The downside of excessive walking

. 2 min read

Last week, I mentioned I've recently taken up walking. I've been walking 4 to 14 miles a day, every day, in two or three parts. I've walked in the morning, I've walked at sunset, and I've walked in the evening and at night.

First, it was all fun. I got to talk with myself (or with the universe). I verbalized all kinds of messy ideas and thought patterns and the process cleared my head nicely. I also got loads of fresh air, cortisol lowering exercise, and generally some me time. In my head, I became a person who walks; a walker. (Although probably not the same way Bill Bryson talks about it in his book, A Walk in the Woods.)

Then the topics ran dry. I found myself conversing about the same things, over and over again, as if whatever was happening that day wasn't interesting enough to analyze during my walks. I kept returning to old stuff, the stuff I was supposed to have had analyzed and conversed through already before.

And somewhere in there, down the path, being alone with my recurring thoughts became destructive.

My ability to see meaning in life started to weaken.

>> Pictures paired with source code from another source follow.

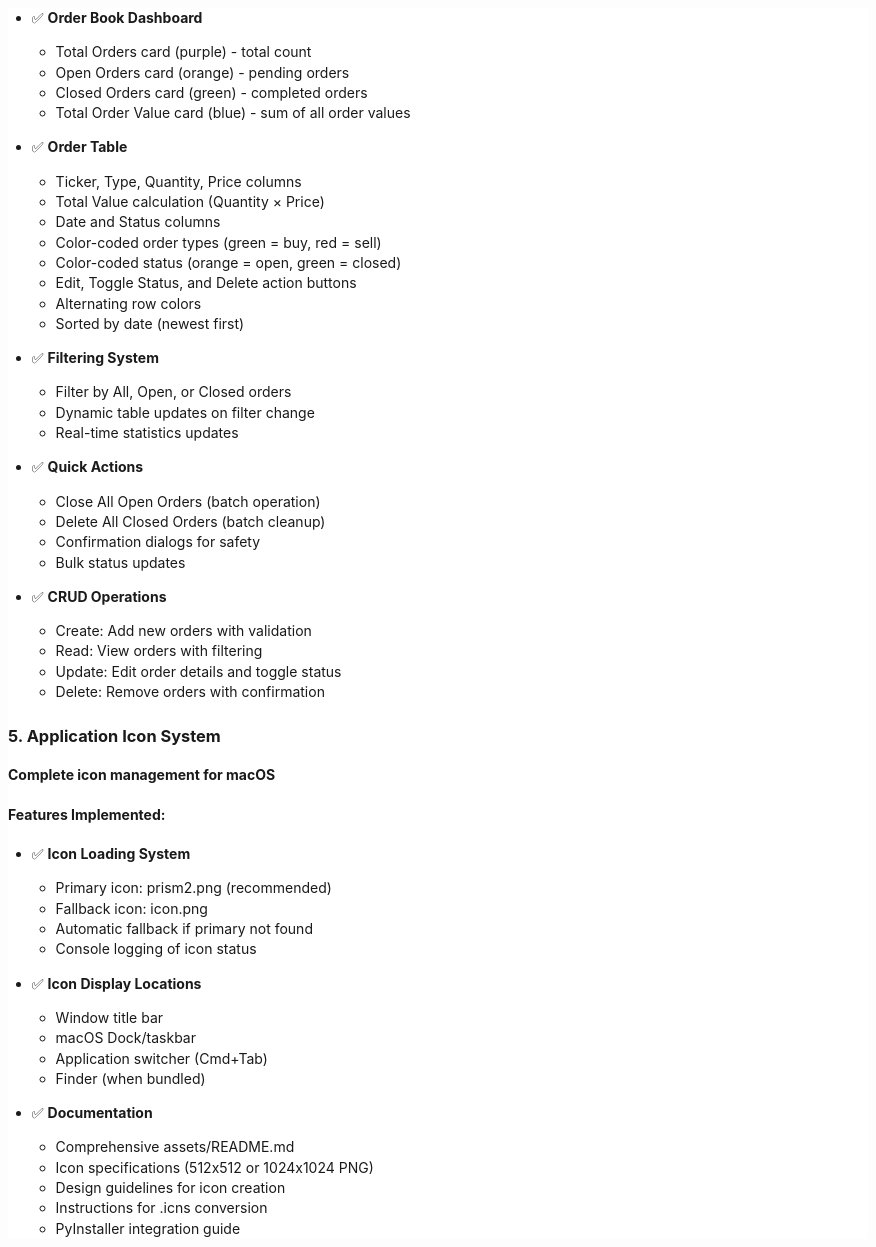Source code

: - ✅ **Order Book Dashboard**
  - Total Orders card (purple) - total count
  - Open Orders card (orange) - pending orders
  - Closed Orders card (green) - completed orders
  - Total Order Value card (blue) - sum of all order values

- ✅ **Order Table**
  - Ticker, Type, Quantity, Price columns
  - Total Value calculation (Quantity × Price)
  - Date and Status columns
  - Color-coded order types (green = buy, red = sell)
  - Color-coded status (orange = open, green = closed)
  - Edit, Toggle Status, and Delete action buttons
  - Alternating row colors
  - Sorted by date (newest first)

- ✅ **Filtering System**
  - Filter by All, Open, or Closed orders
  - Dynamic table updates on filter change
  - Real-time statistics updates

- ✅ **Quick Actions**
  - Close All Open Orders (batch operation)
  - Delete All Closed Orders (batch cleanup)
  - Confirmation dialogs for safety
  - Bulk status updates

- ✅ **CRUD Operations**
  - Create: Add new orders with validation
  - Read: View orders with filtering
  - Update: Edit order details and toggle status
  - Delete: Remove orders with confirmation

### 5. Application Icon System
**Complete icon management for macOS**

#### Features Implemented:
- ✅ **Icon Loading System**
  - Primary icon: prism2.png (recommended)
  - Fallback icon: icon.png
  - Automatic fallback if primary not found
  - Console logging of icon status

- ✅ **Icon Display Locations**
  - Window title bar
  - macOS Dock/taskbar
  - Application switcher (Cmd+Tab)
  - Finder (when bundled)

- ✅ **Documentation**
  - Comprehensive assets/README.md
  - Icon specifications (512x512 or 1024x1024 PNG)
  - Design guidelines for icon creation
  - Instructions for .icns conversion
  - PyInstaller integration guide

Initially I associated the decrease in my mood with Stoner, the (rather deep) novel by John Williams that I was reading at the time. After all, both the commence of my increased walking and the commence of my reading the book coincided. But then my partner noted that perhaps it wasn't healthy to spend so much time with one's thoughts, and I decided to cut back the walking to 10K a day - while still reading the novel.

And I realized that Stoner wasn't the thing causing my weird mood. It was the walking, or the amount of time spend alone with my thoughts, with no external output, that the walking made possible and likely. I noticed a sudden rise in my mental levels. I felt joy and meaning again.

Don't get me wrong - I like walking. In the beginning I even felt a little addicted to it. Then again, perhaps all addictions are unhealthy.

Every excess causes a defect, every defect an excess.